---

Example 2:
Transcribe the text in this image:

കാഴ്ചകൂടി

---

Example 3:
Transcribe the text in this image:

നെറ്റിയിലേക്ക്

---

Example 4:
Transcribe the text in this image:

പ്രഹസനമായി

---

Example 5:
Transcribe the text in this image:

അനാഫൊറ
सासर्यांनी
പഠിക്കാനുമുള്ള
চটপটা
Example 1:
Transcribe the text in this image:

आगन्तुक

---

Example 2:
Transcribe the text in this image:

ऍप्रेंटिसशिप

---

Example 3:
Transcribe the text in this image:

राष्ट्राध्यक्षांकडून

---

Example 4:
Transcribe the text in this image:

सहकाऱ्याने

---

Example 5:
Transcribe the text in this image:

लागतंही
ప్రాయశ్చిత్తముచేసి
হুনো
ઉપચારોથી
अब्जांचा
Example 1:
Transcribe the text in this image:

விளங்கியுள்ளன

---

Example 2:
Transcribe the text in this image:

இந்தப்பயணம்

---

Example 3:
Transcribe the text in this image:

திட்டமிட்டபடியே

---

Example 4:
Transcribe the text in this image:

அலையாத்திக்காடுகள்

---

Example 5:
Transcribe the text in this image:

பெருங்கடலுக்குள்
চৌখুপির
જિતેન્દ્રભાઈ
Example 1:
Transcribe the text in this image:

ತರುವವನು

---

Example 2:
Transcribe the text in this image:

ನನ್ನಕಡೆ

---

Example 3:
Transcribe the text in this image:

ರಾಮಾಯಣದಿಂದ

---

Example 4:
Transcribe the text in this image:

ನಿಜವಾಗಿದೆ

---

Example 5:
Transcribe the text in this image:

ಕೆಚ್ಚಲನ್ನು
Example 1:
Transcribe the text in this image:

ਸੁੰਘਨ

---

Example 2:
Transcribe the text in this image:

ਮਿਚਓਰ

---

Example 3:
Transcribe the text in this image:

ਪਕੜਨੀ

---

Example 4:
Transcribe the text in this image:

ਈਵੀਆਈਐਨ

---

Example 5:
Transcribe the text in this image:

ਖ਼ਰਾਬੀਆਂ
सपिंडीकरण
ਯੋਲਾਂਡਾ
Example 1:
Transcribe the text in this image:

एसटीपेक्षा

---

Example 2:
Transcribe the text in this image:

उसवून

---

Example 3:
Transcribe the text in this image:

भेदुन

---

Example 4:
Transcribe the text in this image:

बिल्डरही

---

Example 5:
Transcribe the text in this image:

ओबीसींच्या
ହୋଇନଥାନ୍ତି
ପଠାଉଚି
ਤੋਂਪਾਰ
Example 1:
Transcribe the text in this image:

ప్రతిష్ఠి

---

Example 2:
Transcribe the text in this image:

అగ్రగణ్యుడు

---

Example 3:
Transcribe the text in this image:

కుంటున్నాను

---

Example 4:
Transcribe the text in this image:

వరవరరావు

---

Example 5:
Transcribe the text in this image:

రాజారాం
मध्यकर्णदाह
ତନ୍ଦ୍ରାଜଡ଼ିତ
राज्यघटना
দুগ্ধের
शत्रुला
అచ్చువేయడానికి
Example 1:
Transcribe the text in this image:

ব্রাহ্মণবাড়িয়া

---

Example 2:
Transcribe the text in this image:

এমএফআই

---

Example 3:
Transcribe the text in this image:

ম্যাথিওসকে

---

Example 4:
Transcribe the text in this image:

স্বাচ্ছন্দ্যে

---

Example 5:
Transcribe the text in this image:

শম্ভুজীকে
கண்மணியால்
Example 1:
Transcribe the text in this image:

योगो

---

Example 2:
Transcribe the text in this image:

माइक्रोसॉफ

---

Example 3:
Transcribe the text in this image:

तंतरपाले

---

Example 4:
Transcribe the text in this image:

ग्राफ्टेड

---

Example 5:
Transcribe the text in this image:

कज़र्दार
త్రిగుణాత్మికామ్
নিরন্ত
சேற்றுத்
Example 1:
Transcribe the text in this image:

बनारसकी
==*==
### EXERCISE OBJECTIVE
Print the listing above in full, exactly as it is.

### SOLUTION TO THIS EXERCISE
---

Example 2:
Transcribe the text in this image:

കാഴ്ചകൂടി

---

Example 3:
Transcribe the text in this image:

നെറ്റിയിലേക്ക്

---

Example 4:
Transcribe the text in this image:

പ്രഹസനമായി

---

Example 5:
Transcribe the text in this image:

അനാഫൊറ
सासर्यांनी
പഠിക്കാനുമുള്ള
চটপটা
Example 1:
Transcribe the text in this image:

आगन्तुक

---

Example 2:
Transcribe the text in this image:

ऍप्रेंटिसशिप

---

Example 3:
Transcribe the text in this image:

राष्ट्राध्यक्षांकडून

---

Example 4:
Transcribe the text in this image:

सहकाऱ्याने

---

Example 5:
Transcribe the text in this image:

लागतंही
ప్రాయశ్చిత్తముచేసి
হুনো
ઉપચારોથી
अब्जांचा
Example 1:
Transcribe the text in this image:

விளங்கியுள்ளன

---

Example 2:
Transcribe the text in this image:

இந்தப்பயணம்

---

Example 3:
Transcribe the text in this image:

திட்டமிட்டபடியே

---

Example 4:
Transcribe the text in this image:

அலையாத்திக்காடுகள்

---

Example 5:
Transcribe the text in this image:

பெருங்கடலுக்குள்
চৌখুপির
જિતેન્દ્રભાઈ
Example 1:
Transcribe the text in this image:

ತರುವವನು

---

Example 2:
Transcribe the text in this image:

ನನ್ನಕಡೆ

---

Example 3:
Transcribe the text in this image:

ರಾಮಾಯಣದಿಂದ

---

Example 4:
Transcribe the text in this image:

ನಿಜವಾಗಿದೆ

---

Example 5:
Transcribe the text in this image:

ಕೆಚ್ಚಲನ್ನು
Example 1:
Transcribe the text in this image:

ਸੁੰਘਨ

---

Example 2:
Transcribe the text in this image:

ਮਿਚਓਰ

---

Example 3:
Transcribe the text in this image:

ਪਕੜਨੀ

---

Example 4:
Transcribe the text in this image:

ਈਵੀਆਈਐਨ

---

Example 5:
Transcribe the text in this image:

ਖ਼ਰਾਬੀਆਂ
सपिंडीकरण
ਯੋਲਾਂਡਾ
Example 1:
Transcribe the text in this image:

एसटीपेक्षा

---

Example 2:
Transcribe the text in this image:

उसवून

---

Example 3:
Transcribe the text in this image:

भेदुन

---

Example 4:
Transcribe the text in this image:

बिल्डरही

---

Example 5:
Transcribe the text in this image:

ओबीसींच्या
ହୋଇନଥାନ୍ତି
ପଠାଉଚି
ਤੋਂਪਾਰ
Example 1:
Transcribe the text in this image:

ప్రతిష్ఠి

---

Example 2:
Transcribe the text in this image:

అగ్రగణ్యుడు

---

Example 3:
Transcribe the text in this image:

కుంటున్నాను

---

Example 4:
Transcribe the text in this image:

వరవరరావు

---

Example 5:
Transcribe the text in this image:

రాజారాం
मध्यकर्णदाह
ତନ୍ଦ୍ରାଜଡ଼ିତ
राज्यघटना
দুগ্ধের
शत्रुला
అచ్చువేయడానికి
Example 1:
Transcribe the text in this image:

ব্রাহ্মণবাড়িয়া

---

Example 2:
Transcribe the text in this image:

এমএফআই

---

Example 3:
Transcribe the text in this image:

ম্যাথিওসকে

---

Example 4:
Transcribe the text in this image:

স্বাচ্ছন্দ্যে

---

Example 5:
Transcribe the text in this image:

শম্ভুজীকে
கண்மணியால்
Example 1:
Transcribe the text in this image:

योगो

---

Example 2:
Transcribe the text in this image:

माइक्रोसॉफ

---

Example 3:
Transcribe the text in this image:

तंतरपाले

---

Example 4:
Transcribe the text in this image:

ग्राफ्टेड

---

Example 5:
Transcribe the text in this image:

कज़र्दार
త్రిగుణాత్మికామ్
নিরন্ত
சேற்றுத்
Example 1:
Transcribe the text in this image:

बनारसकी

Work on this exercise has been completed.